Alors que la Roma digère péniblement cette cuisante défaite, Felipe Caicedo, fidèle à sa réputation de provocateur, a choisi de saler le sel avec un message bref et incisif : « Molto Malen Malen », agrémenté de cinq emojis de poires. Un message qui, sans ambages, souligne la fragilité affichée par la défense romaine face à la puissance offensive des Nerazzurri.
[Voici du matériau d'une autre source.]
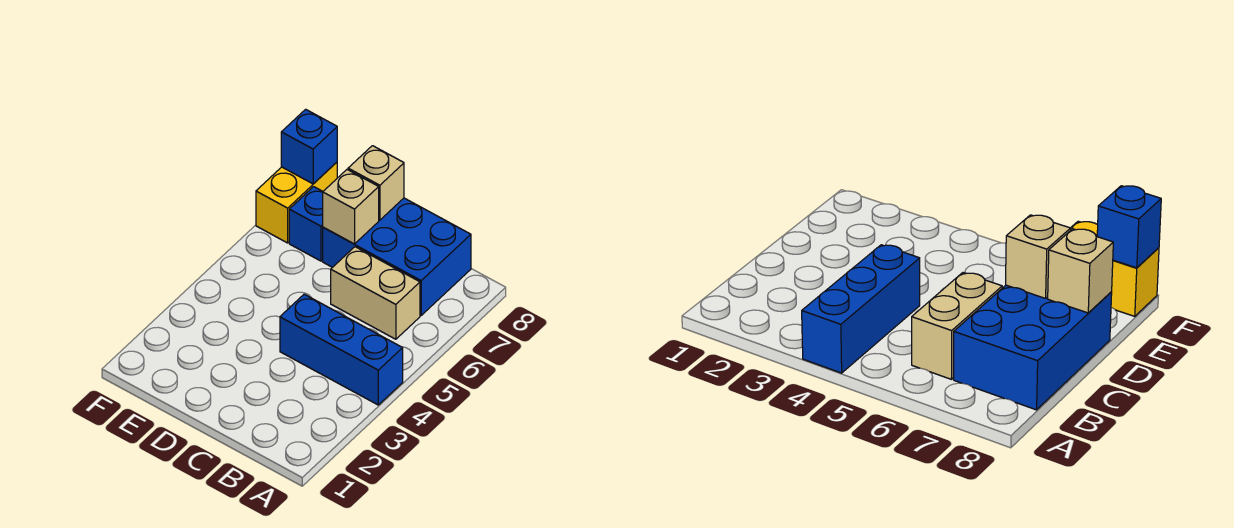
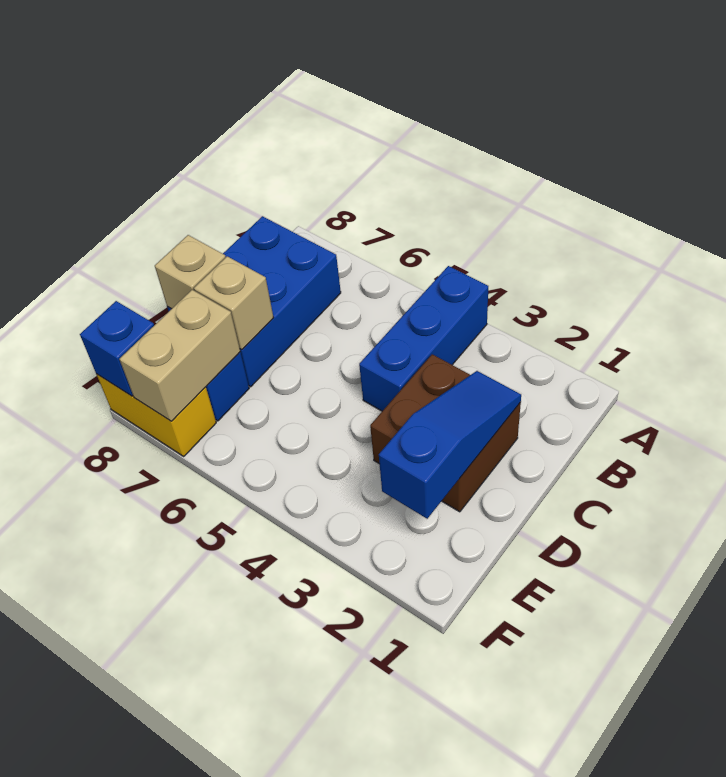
tan 1x2 brick [331,247,420,339] -> tan 1x2 brick moved to [119,290,240,421]
none -> brown 2x2 brick [370,354,521,512]
none -> blue 1x3 slope [379,371,521,519]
Ce qui frappe, au-delà de l'humiliation sportive, c'est le contraste saisissant avec les ambitions affichées par la Roma en début de saison. La défense, notoirement perméable, a semblé incapable de contenir les assauts répétés de l'Inter. L'absence de constance et les erreurs individuelles ont scellé le sort de la Roma, reléguant l'équipe à une position précaire dans la course à la qualification en Ligue des Champions. Les rencontres à venir face à Como et la Juventus s'annoncent cruciales pour redresser la barre.
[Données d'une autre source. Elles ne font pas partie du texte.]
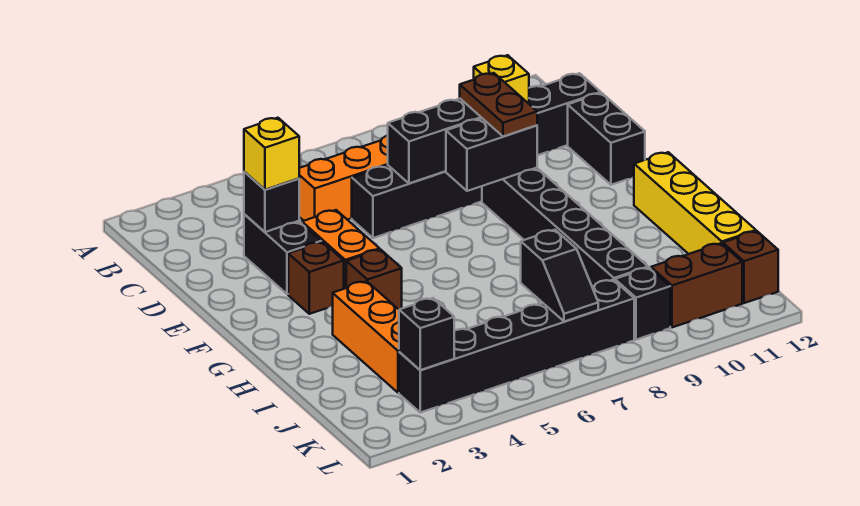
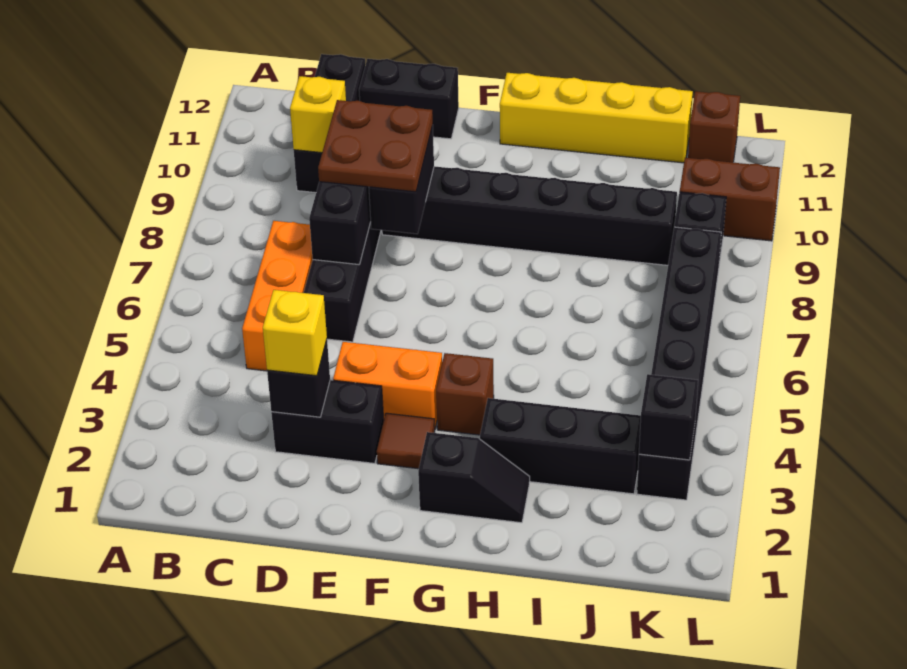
brown 1x2 plate [460,73,537,136] -> brown 2x2 plate [318,100,433,192]
brown 1x1 brick [288,242,344,314] -> brown 1x1 tile [377,413,435,469]
orange 1x3 brick [333,281,399,393] -> black 1x3 brick [480,398,641,494]
black 1x2 slope [521,230,598,322] -> black 1x2 slope moved to [418,432,530,523]
brown 1x2 brick [651,243,742,327] -> brown 1x2 brick turned to [680,158,780,241]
Mais au-delà des considérations tactiques, ce tweet de Caicedo rappelle la rivalité historique entre la Lazio et la Roma, une rivalité intense et passionnée qui nourrit les débats et enflamme les réseaux sociaux. L’attaquant, toujours aussi mordant, a su saisir l'opportunité de piquer au vif, jouant avec les nerfs des supporters romains et ravivant la flamme d'une rivalité séculaire. La poire, symbole de la Lazio, n'est plus à prouver.

La question qui se pose désormais est de savoir si la Roma parviendra à surmonter cette crise de confiance et à retrouver son lustre d'antan. Ou si le rire de Caicedo résonnera encore longtemps dans les travées de l'Olimpico.